(Stored records)
--------

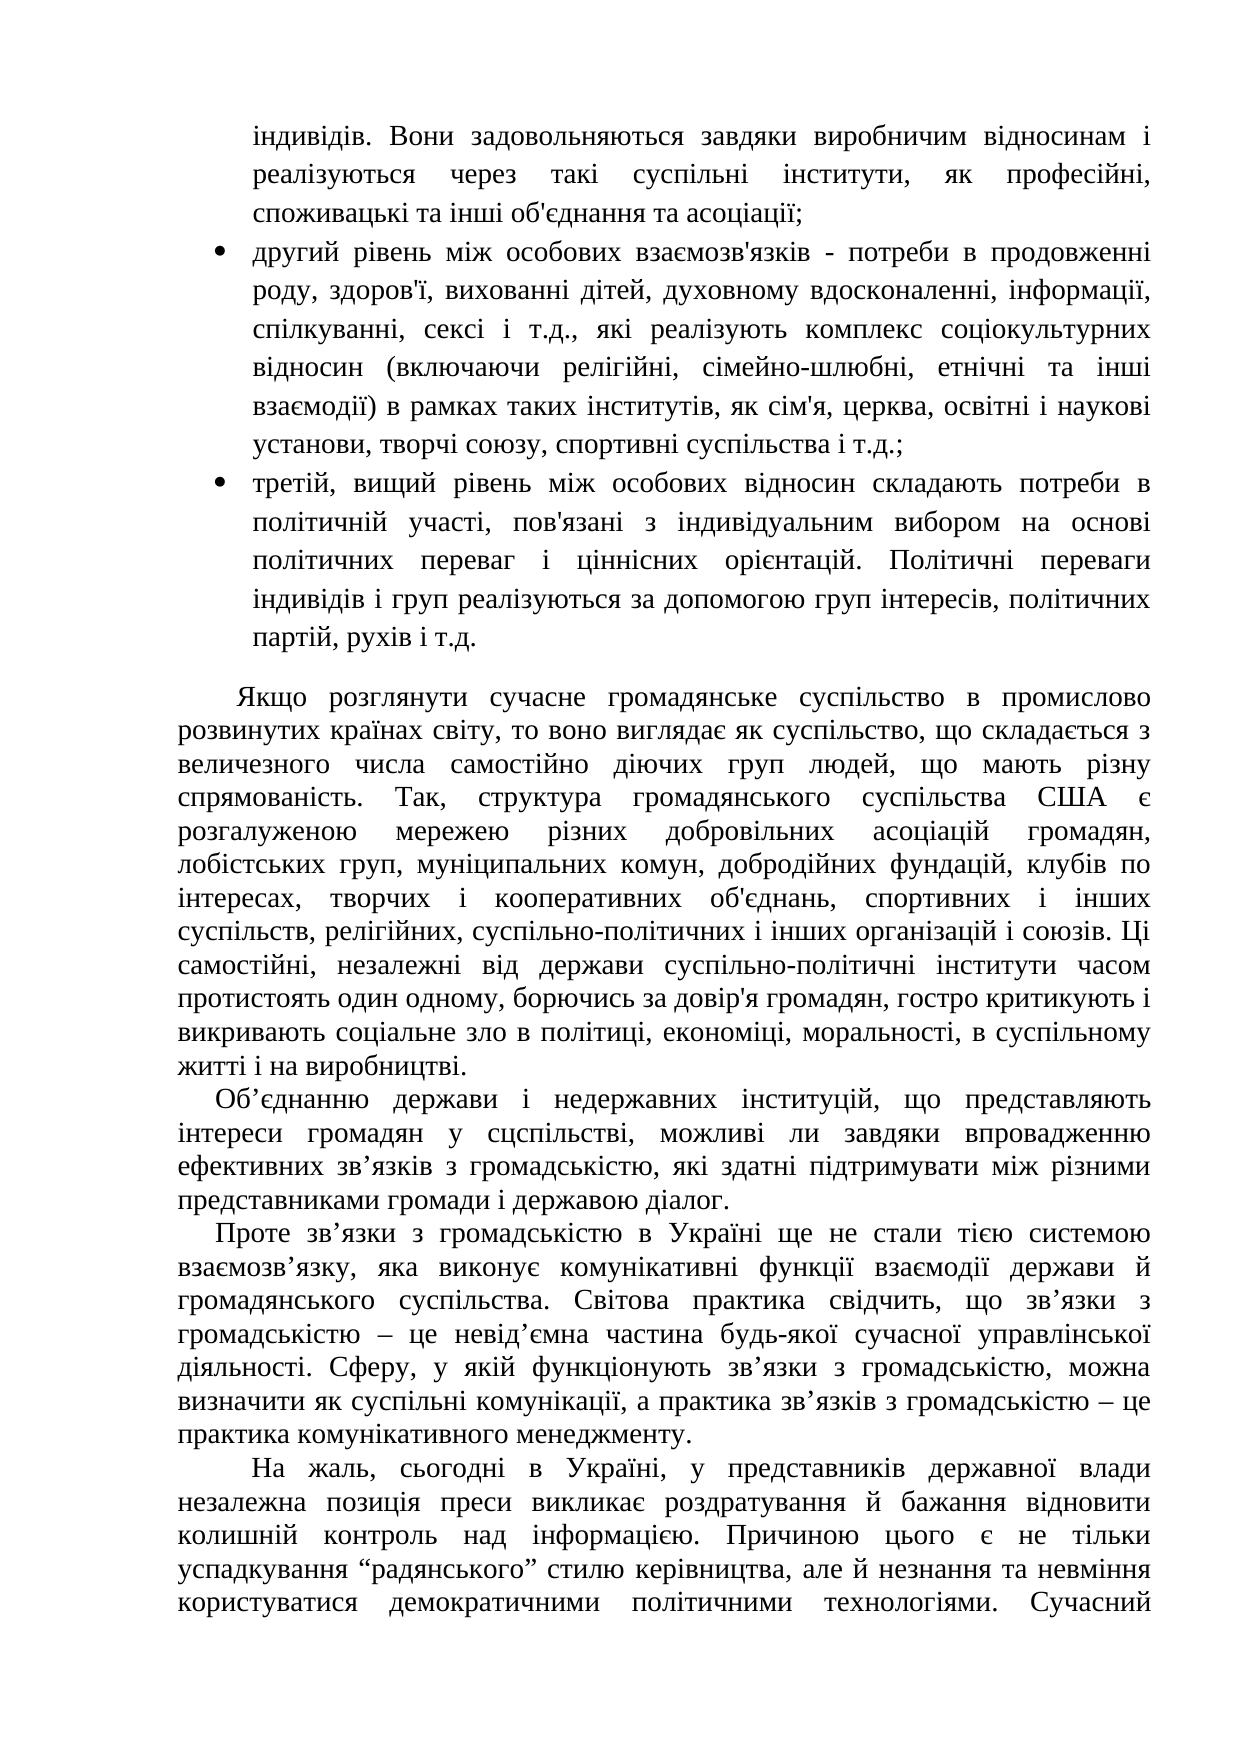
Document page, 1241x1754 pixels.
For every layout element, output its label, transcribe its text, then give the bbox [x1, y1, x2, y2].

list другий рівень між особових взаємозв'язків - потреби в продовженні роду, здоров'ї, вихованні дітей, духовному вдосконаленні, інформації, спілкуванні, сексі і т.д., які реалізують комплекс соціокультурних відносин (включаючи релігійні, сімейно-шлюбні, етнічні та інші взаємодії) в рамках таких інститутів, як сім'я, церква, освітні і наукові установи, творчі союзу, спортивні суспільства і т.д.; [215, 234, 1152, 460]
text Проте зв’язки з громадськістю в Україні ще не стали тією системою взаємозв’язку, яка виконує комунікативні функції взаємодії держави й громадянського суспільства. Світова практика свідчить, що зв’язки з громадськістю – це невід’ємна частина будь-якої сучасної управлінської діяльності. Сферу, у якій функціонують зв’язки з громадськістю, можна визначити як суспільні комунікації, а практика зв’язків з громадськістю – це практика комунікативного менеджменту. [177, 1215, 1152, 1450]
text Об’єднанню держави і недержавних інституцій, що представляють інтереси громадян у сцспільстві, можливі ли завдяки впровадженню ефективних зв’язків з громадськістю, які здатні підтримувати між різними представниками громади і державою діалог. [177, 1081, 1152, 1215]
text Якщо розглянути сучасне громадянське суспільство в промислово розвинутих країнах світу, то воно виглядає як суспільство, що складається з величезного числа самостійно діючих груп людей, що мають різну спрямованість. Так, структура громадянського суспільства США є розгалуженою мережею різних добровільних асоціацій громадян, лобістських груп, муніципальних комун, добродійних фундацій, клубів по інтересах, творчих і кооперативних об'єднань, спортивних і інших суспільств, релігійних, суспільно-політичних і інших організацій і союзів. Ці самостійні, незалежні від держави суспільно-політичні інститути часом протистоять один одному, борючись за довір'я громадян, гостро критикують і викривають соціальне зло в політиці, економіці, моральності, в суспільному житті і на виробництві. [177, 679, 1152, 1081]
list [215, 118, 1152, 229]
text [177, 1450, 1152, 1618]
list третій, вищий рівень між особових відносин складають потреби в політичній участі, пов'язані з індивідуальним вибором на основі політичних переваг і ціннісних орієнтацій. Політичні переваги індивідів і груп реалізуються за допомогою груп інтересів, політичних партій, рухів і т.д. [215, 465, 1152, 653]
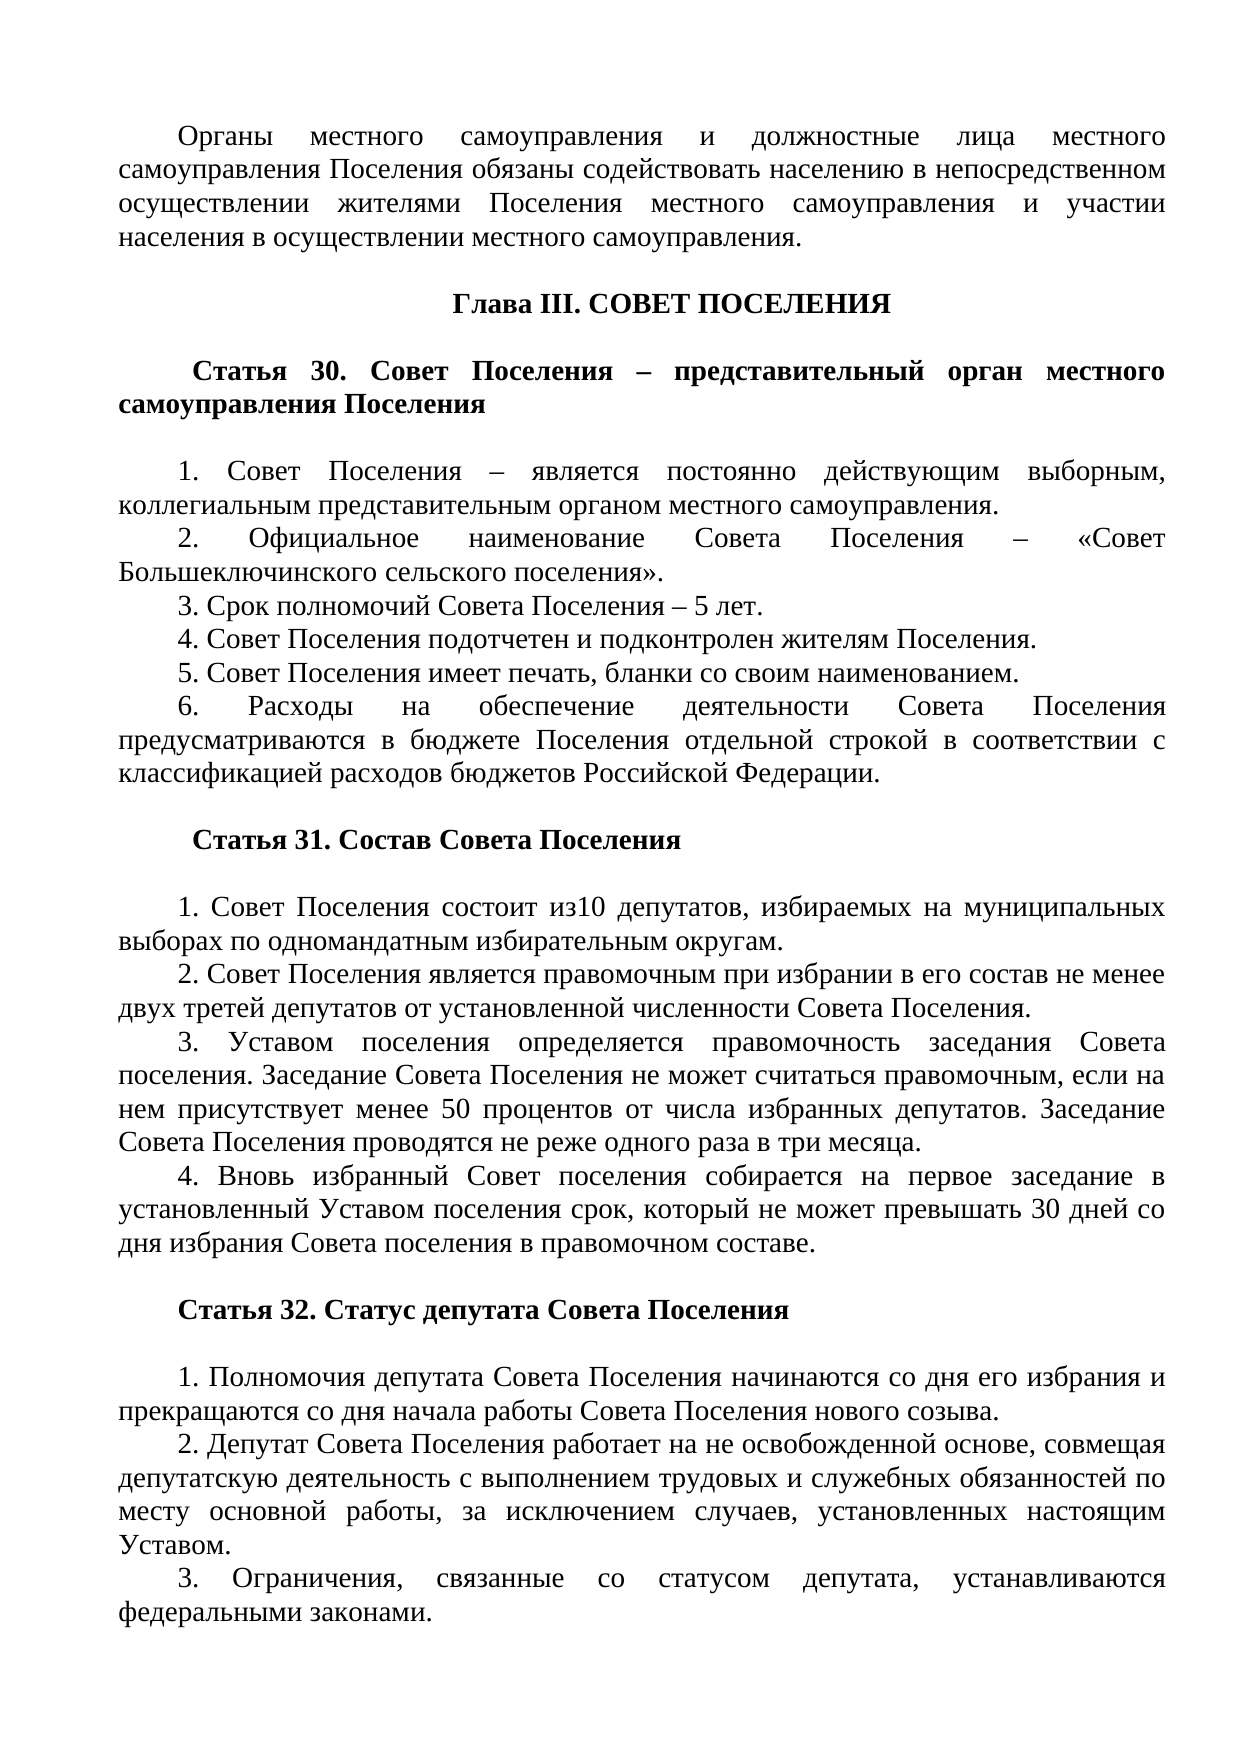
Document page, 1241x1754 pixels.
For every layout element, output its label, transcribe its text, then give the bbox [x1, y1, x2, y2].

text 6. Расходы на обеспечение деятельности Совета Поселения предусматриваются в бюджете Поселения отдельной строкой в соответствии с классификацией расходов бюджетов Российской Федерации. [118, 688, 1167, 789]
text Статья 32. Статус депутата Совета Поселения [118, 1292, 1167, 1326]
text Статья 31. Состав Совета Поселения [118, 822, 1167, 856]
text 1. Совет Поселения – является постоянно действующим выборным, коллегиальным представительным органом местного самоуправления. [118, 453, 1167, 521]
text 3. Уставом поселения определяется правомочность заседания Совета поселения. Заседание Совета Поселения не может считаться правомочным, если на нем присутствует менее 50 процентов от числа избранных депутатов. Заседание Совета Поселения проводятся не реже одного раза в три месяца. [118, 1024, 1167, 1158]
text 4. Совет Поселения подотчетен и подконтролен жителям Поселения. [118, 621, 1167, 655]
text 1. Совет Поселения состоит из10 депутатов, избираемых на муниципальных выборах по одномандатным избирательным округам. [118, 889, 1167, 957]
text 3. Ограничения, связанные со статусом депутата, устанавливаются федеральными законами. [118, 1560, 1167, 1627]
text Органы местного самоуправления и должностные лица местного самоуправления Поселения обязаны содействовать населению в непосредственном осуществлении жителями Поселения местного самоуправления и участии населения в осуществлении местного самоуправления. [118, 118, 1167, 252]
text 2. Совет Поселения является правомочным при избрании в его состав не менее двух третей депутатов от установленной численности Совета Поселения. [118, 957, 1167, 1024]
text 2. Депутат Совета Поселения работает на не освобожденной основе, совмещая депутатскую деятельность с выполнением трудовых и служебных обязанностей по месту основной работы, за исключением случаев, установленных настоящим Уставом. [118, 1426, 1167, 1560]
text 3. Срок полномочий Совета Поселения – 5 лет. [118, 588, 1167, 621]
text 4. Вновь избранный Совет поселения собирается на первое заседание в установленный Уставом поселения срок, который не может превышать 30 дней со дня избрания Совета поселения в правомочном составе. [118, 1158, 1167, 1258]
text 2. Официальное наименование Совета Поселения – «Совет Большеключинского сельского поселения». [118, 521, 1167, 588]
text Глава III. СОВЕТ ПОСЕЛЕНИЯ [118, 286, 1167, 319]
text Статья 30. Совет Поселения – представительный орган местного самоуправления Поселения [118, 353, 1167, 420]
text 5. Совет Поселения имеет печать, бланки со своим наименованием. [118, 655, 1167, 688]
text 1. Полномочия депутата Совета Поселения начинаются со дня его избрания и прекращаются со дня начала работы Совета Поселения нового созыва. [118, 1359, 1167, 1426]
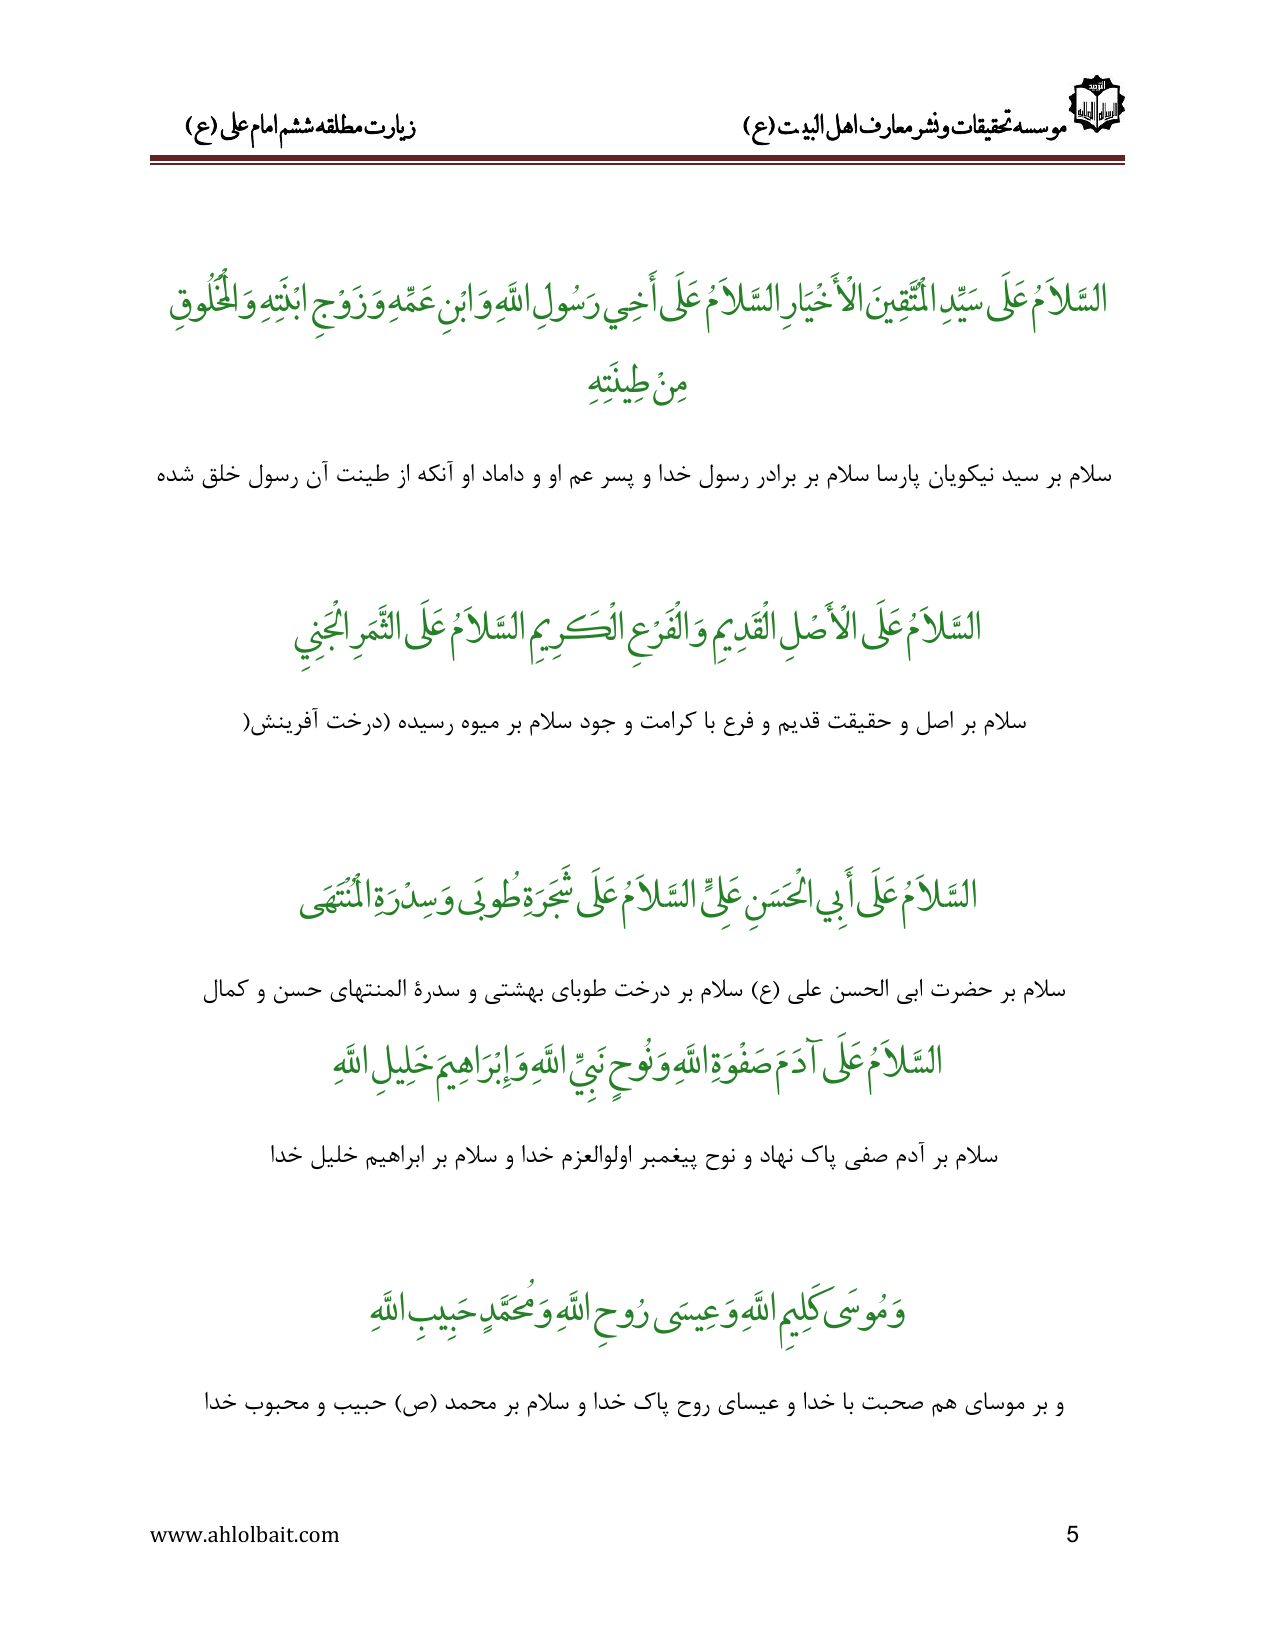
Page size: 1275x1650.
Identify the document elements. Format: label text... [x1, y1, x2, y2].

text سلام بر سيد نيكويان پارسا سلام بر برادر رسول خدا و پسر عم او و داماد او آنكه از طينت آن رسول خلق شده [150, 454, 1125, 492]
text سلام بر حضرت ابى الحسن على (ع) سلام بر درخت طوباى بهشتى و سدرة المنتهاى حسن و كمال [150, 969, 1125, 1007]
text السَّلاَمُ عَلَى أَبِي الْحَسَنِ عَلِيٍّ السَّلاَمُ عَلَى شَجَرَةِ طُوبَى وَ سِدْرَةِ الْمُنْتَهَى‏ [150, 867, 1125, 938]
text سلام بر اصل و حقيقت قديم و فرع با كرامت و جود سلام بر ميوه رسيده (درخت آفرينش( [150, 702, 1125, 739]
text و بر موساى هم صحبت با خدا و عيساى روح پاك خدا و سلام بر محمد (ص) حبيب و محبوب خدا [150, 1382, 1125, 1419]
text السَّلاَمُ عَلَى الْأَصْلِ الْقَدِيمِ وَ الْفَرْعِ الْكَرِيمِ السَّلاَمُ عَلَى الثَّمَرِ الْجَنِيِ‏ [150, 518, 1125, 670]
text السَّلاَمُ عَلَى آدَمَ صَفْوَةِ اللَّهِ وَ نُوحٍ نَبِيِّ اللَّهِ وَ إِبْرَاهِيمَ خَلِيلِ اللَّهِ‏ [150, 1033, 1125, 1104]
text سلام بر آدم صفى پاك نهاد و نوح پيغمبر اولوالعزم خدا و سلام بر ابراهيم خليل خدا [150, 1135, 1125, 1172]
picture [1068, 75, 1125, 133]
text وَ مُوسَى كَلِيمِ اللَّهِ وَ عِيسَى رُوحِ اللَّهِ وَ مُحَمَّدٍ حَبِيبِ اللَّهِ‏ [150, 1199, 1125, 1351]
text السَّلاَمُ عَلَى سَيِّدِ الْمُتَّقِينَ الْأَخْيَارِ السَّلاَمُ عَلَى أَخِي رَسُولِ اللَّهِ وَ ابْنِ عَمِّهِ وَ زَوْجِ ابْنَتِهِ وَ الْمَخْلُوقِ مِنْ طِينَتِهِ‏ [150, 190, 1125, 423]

--------

=== Request ===
Whenever the word "سلام" occurs in a line above, copy that line.

=== Output for this exercise ===
text سلام بر سيد نيكويان پارسا سلام بر برادر رسول خدا و پسر عم او و داماد او آنكه از طينت آن رسول خلق شده [150, 454, 1125, 492]
text سلام بر حضرت ابى الحسن على (ع) سلام بر درخت طوباى بهشتى و سدرة المنتهاى حسن و كمال [150, 969, 1125, 1007]
text سلام بر اصل و حقيقت قديم و فرع با كرامت و جود سلام بر ميوه رسيده (درخت آفرينش( [150, 702, 1125, 739]
text و بر موساى هم صحبت با خدا و عيساى روح پاك خدا و سلام بر محمد (ص) حبيب و محبوب خدا [150, 1382, 1125, 1419]
text سلام بر آدم صفى پاك نهاد و نوح پيغمبر اولوالعزم خدا و سلام بر ابراهيم خليل خدا [150, 1135, 1125, 1172]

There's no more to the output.